## Dataset entries
BEGIN

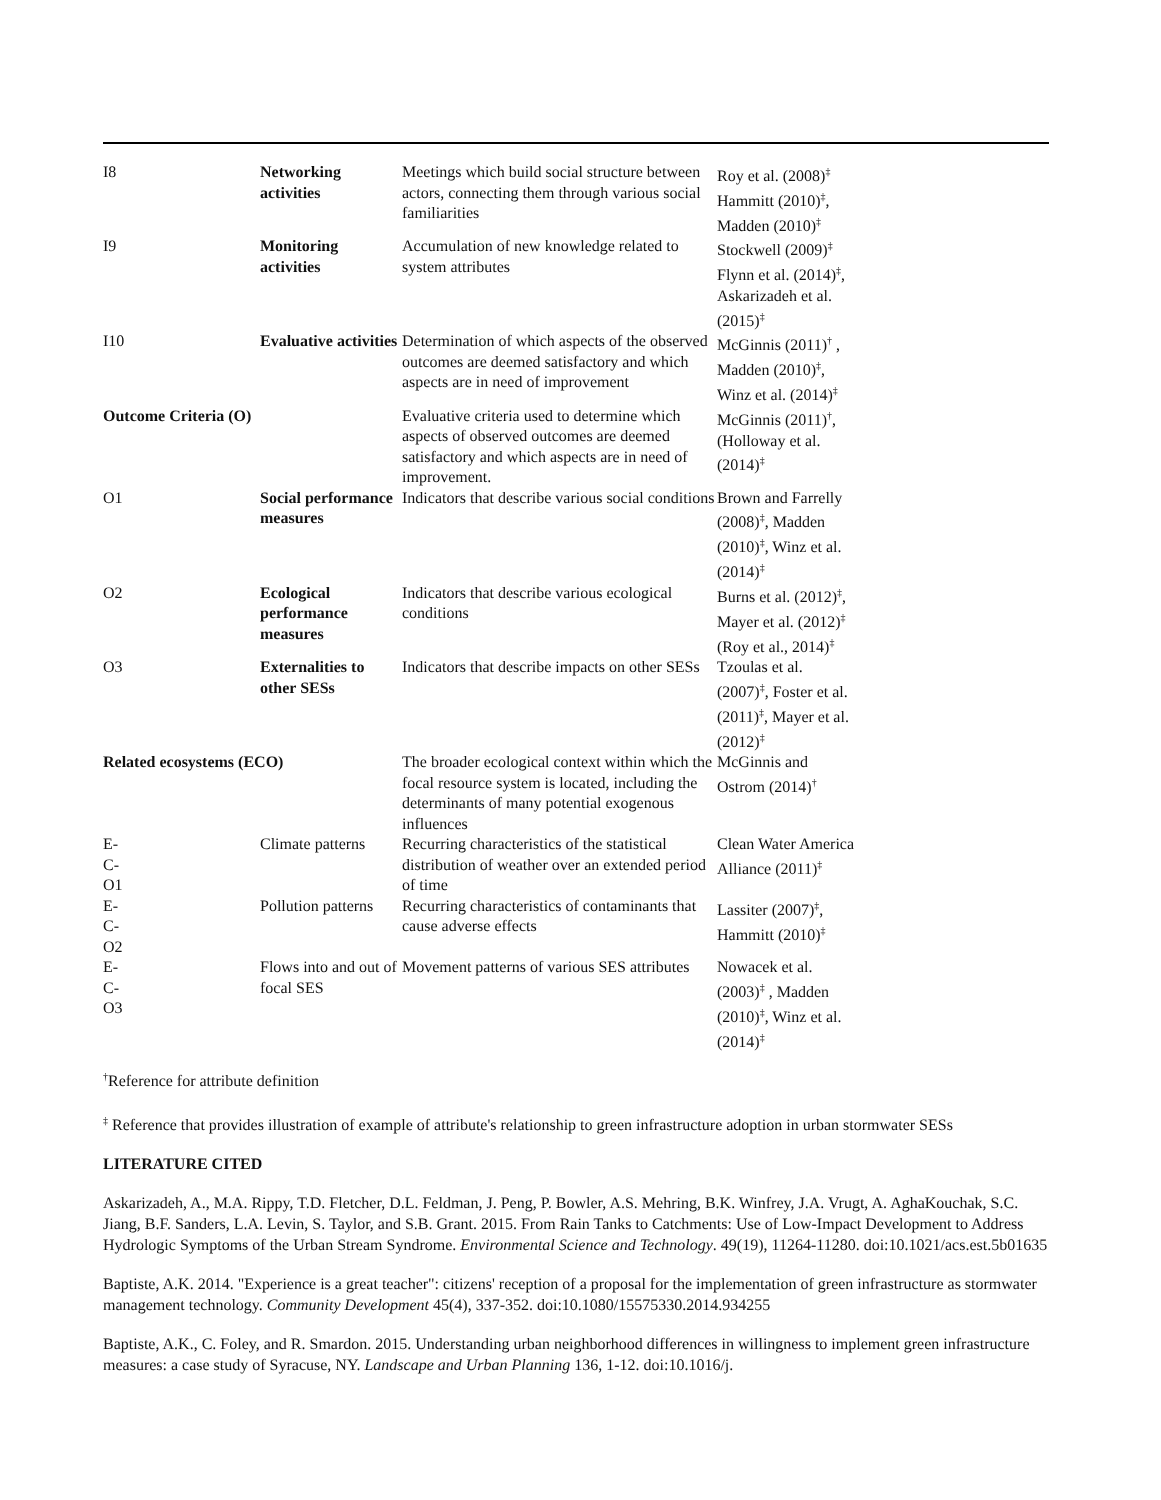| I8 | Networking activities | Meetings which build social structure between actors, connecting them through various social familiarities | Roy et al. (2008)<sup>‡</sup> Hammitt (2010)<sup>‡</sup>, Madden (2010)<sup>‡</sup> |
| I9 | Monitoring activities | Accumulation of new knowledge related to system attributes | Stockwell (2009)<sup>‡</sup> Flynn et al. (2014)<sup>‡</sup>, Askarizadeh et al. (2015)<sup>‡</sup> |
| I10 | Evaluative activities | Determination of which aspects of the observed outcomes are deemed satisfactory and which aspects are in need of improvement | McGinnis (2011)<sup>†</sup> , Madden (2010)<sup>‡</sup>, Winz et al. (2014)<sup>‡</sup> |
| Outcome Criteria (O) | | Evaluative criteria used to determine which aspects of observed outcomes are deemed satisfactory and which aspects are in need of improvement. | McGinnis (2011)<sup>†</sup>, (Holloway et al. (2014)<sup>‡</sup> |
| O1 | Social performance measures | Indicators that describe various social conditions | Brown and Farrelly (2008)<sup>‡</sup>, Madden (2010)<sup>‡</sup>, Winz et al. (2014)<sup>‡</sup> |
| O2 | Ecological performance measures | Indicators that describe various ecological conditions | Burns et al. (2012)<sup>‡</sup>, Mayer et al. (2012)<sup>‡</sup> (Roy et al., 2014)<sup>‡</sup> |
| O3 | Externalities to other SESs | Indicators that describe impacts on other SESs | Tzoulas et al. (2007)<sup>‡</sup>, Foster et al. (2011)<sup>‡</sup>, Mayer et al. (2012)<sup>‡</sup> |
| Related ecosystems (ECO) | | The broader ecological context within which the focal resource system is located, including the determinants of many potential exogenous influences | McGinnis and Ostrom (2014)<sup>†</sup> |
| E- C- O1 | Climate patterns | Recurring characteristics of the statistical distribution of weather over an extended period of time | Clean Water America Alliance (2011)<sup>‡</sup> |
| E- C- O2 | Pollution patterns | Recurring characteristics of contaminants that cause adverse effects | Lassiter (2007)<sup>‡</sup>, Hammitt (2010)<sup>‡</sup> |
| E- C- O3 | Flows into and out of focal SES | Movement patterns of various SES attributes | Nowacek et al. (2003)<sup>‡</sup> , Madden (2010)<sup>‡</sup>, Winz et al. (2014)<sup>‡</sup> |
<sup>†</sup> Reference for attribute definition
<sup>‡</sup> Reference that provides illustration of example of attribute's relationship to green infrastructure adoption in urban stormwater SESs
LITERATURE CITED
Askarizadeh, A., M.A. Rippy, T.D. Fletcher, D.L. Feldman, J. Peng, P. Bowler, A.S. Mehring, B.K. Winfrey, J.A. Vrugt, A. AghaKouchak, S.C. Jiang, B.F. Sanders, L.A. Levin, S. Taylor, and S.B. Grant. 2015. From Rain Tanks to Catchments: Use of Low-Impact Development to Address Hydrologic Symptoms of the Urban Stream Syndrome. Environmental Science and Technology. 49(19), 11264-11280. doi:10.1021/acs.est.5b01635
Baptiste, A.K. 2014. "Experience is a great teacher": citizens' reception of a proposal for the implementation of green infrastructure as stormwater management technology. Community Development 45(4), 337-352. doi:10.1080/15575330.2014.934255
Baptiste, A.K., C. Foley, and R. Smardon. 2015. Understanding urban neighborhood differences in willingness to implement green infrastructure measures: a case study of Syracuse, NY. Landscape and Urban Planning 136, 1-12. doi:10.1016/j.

END
BEGIN

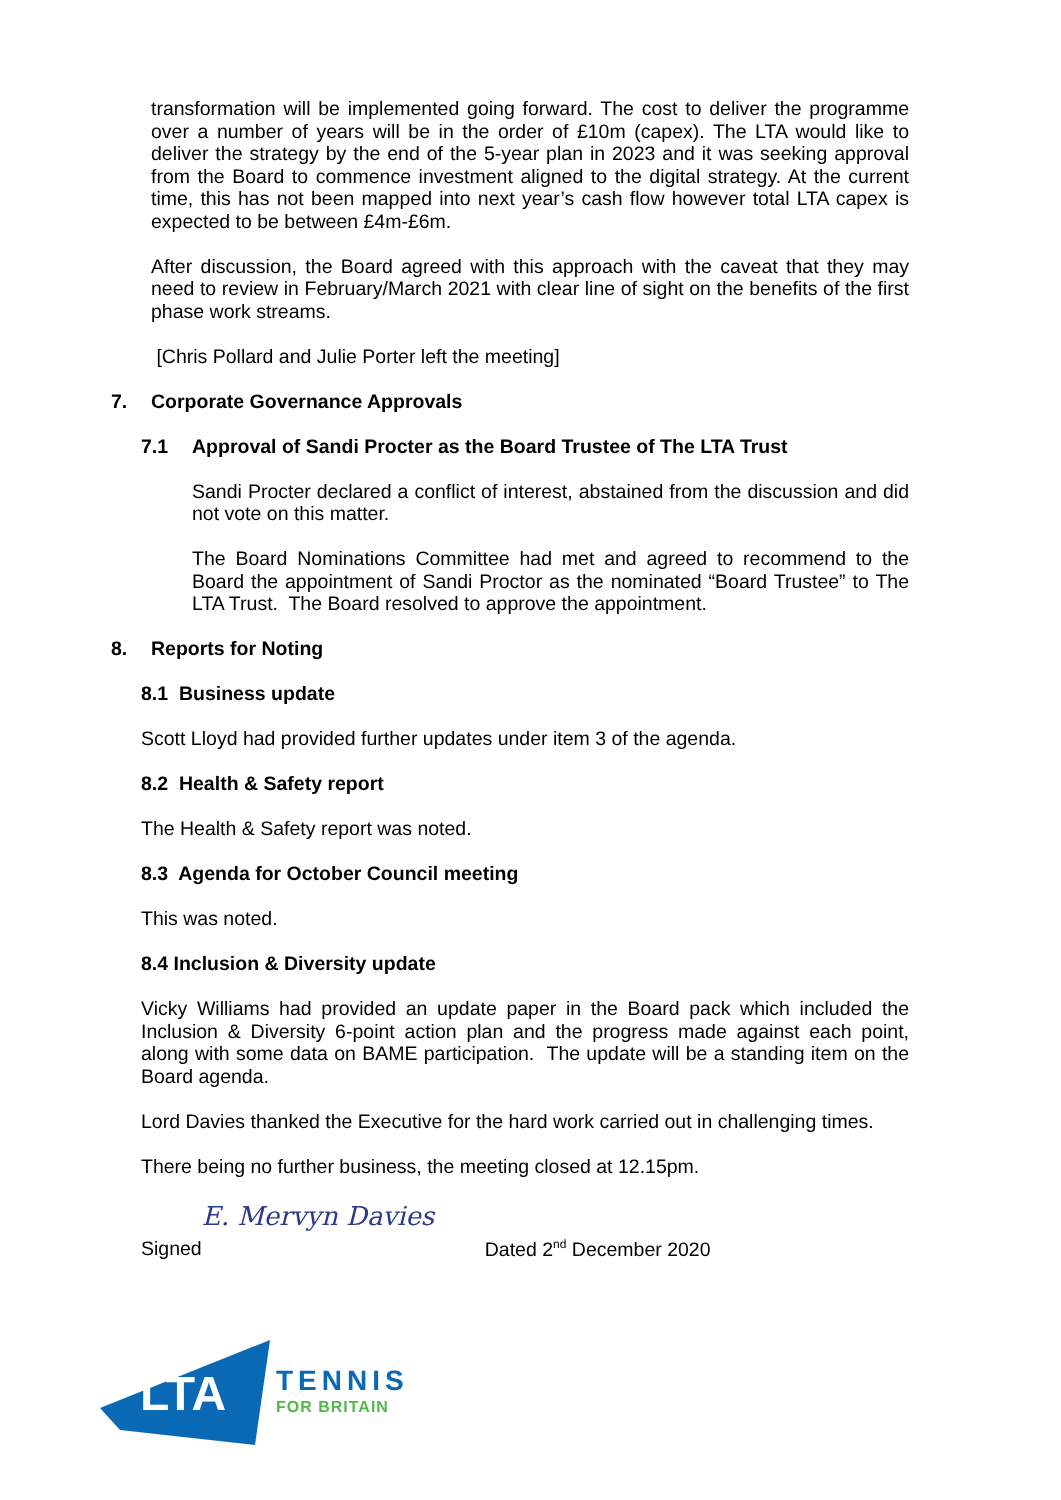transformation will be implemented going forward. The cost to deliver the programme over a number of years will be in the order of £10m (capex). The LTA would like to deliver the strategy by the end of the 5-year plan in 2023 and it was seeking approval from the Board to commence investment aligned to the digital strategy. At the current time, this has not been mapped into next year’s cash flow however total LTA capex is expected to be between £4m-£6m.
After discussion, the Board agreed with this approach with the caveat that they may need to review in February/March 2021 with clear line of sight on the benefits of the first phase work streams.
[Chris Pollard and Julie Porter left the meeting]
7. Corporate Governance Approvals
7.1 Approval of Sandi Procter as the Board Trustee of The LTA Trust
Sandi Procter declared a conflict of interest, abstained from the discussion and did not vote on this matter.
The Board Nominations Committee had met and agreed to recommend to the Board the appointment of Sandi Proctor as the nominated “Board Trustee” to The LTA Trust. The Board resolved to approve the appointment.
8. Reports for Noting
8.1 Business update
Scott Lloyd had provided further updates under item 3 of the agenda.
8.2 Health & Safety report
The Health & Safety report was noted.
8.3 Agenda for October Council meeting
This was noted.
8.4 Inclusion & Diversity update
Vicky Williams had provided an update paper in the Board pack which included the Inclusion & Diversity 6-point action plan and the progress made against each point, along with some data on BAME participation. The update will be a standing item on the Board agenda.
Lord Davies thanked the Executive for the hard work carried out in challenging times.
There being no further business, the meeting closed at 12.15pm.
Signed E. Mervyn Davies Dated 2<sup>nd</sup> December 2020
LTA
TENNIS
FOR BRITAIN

END
BEGIN

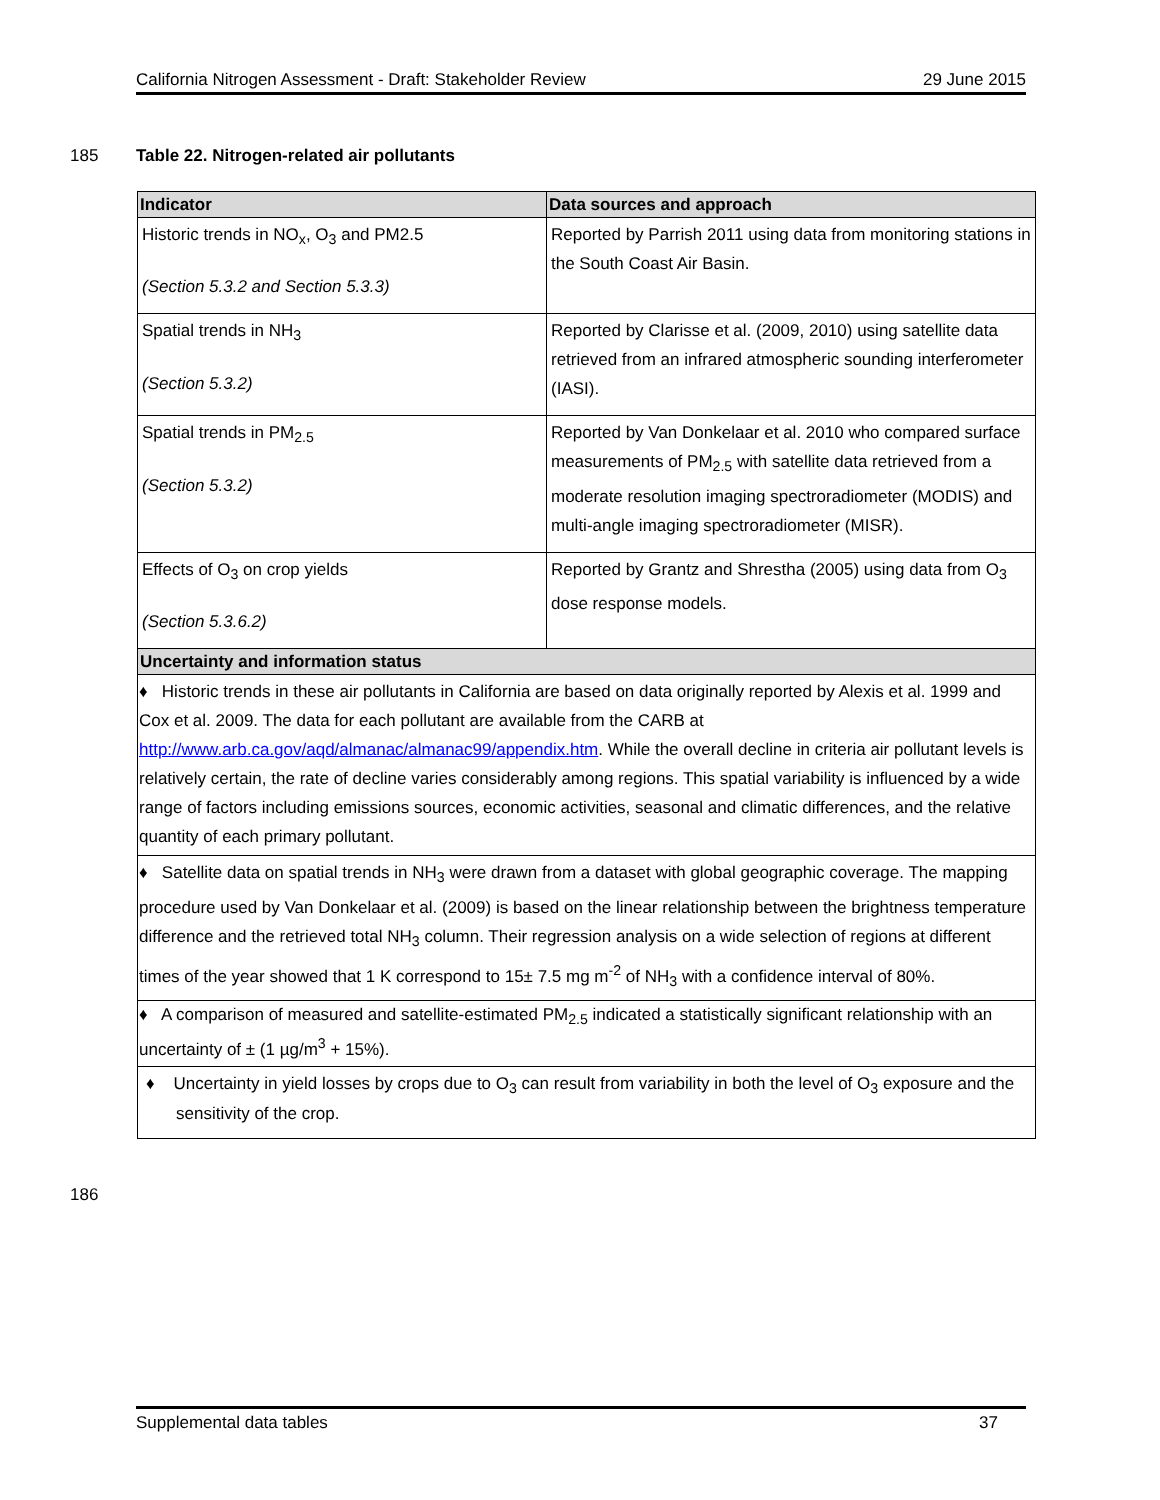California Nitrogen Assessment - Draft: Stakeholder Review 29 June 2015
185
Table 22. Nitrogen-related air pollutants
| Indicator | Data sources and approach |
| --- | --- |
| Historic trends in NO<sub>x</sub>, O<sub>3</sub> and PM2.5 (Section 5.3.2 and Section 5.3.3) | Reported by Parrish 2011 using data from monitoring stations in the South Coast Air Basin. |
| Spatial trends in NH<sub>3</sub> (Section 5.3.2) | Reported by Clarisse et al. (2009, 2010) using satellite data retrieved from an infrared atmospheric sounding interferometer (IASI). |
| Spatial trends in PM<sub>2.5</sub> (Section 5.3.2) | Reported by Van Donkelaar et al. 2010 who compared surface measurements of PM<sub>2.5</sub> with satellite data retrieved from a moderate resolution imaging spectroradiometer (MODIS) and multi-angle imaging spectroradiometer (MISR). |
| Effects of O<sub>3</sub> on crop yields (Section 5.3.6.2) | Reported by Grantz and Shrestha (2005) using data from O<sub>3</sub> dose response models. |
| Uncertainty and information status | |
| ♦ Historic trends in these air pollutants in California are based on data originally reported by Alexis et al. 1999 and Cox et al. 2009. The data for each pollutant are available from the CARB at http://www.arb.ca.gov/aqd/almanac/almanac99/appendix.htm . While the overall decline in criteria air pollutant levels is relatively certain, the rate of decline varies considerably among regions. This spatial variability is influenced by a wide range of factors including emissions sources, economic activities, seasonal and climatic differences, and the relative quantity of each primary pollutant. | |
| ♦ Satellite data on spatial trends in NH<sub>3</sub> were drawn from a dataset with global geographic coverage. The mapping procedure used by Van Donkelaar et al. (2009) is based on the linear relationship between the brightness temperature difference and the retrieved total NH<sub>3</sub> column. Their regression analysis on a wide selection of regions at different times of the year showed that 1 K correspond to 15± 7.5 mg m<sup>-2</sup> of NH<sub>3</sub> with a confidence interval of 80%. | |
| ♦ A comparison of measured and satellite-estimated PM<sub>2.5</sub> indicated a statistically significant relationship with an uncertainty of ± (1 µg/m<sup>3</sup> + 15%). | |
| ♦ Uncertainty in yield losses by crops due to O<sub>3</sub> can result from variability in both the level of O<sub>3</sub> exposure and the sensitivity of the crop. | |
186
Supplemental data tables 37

END

## PROMPT
Please go through the entries and show every line with the word "focal".

## ANSWER BOX
| Related ecosystems (ECO) | | The broader ecological context within which the focal resource system is located, including the determinants of many potential exogenous influences | McGinnis and Ostrom (2014)<sup>†</sup> |
| E- C- O3 | Flows into and out of focal SES | Movement patterns of various SES attributes | Nowacek et al. (2003)<sup>‡</sup> , Madden (2010)<sup>‡</sup>, Winz et al. (2014)<sup>‡</sup> |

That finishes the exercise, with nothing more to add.